• **Task list**
1) From the fashion digest, quote the part that opens with the words containing "Granted Nancy may" and closes with "or the place.".
2) According to the fashion digest, into which two parts is the topic of Fashion Faux Pas divided?
3) List every article of clothing that the fashion digest names.

• **Given passage**

Well it's time again for a visit from your friendly neighborhood chubby pilgrim, Emmy Doomas. Today I have chosen the topic of Fashion Faux Pas which will be broken down into 2 parts; Woman's Department and Men's Department (just like a mall!) For this edition I've picked out a few character's from our favorite films and put them on the fashion police chopping block. But what good would criticism be if it wasn't constructive? So if you find that you have that same hideous pink sweater hanging in your closet- fear not, Emmy Doomas will come to the rescue and show you the proper way to rock it. And by the way- I realize that most of these choices have largely to do with the era and the "fashion" of that time- but get over it. IT'S THE FASHION DIGEST JUST LET IT LIVE.
Granted Nancy may not have all the time in the world to pick out nice outfits seeing as she's stopped sleeping. But if she was really tired then she'd be waltzing to school in a pair of hideous pajamas or worse- naked. Therefore she was somewhat consciously picking out these outfits and this sweater/ shirt/ pants combo never fails to make me want to yak. I'm going to be honest with you all- I really despise the color pink. There is a time and a place for it(although it's a very small window of time)- and trying to defend yourself against a child molester who kills people in their dreams is most definitely NOT the time or the place.

• **Information shown**
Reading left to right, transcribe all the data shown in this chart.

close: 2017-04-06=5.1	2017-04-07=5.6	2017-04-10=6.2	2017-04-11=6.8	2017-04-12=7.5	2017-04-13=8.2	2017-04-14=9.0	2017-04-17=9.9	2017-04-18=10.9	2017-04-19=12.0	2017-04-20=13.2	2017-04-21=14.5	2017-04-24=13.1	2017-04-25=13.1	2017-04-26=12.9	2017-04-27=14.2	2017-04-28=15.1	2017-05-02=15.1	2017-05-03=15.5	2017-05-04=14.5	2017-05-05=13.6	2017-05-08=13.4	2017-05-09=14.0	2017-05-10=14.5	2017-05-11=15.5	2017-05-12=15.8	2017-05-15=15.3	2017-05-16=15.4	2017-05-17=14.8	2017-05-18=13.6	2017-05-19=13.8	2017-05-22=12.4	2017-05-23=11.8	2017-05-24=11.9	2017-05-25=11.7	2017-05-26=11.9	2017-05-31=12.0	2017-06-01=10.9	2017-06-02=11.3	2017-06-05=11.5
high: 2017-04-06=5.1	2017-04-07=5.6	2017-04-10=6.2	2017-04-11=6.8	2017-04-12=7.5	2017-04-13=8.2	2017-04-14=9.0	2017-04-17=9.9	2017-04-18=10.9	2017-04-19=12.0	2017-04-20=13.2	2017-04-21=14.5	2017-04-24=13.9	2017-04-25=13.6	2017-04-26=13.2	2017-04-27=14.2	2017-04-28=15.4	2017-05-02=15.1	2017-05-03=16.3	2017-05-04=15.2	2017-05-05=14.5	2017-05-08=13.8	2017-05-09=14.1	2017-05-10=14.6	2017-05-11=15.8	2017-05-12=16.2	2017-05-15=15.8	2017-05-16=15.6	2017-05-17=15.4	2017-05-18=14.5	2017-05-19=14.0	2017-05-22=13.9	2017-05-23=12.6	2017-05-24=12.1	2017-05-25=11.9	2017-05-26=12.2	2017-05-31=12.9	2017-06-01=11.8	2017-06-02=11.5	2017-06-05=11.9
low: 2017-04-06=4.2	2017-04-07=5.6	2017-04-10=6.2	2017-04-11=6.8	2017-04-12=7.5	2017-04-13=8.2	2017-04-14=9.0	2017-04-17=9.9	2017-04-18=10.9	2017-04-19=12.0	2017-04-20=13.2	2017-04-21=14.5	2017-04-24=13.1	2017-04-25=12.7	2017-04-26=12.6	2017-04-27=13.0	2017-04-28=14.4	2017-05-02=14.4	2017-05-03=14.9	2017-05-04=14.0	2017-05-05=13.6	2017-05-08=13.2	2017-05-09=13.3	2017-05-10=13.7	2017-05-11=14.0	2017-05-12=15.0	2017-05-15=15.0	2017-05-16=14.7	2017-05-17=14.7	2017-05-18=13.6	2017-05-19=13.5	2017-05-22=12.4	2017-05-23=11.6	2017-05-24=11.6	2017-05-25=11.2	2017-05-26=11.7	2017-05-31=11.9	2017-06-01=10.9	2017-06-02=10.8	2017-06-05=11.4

• **Outputs in order**
1)
Granted Nancy may not have all the time in the world to pick out nice outfits seeing as she's stopped sleeping. But if she was really tired then she'd be waltzing to school in a pair of hideous pajamas or worse- naked. Therefore she was somewhat consciously picking out these outfits and this sweater/ shirt/ pants combo never fails to make me want to yak. I'm going to be honest with you all- I really despise the color pink. There is a time and a place for it(although it's a very small window of time)- and trying to defend yourself against a child molester who kills people in their dreams is most definitely NOT the time or the place.

2) Woman's Department and Men's Department.

3) sweater, shirt, pants, pajamas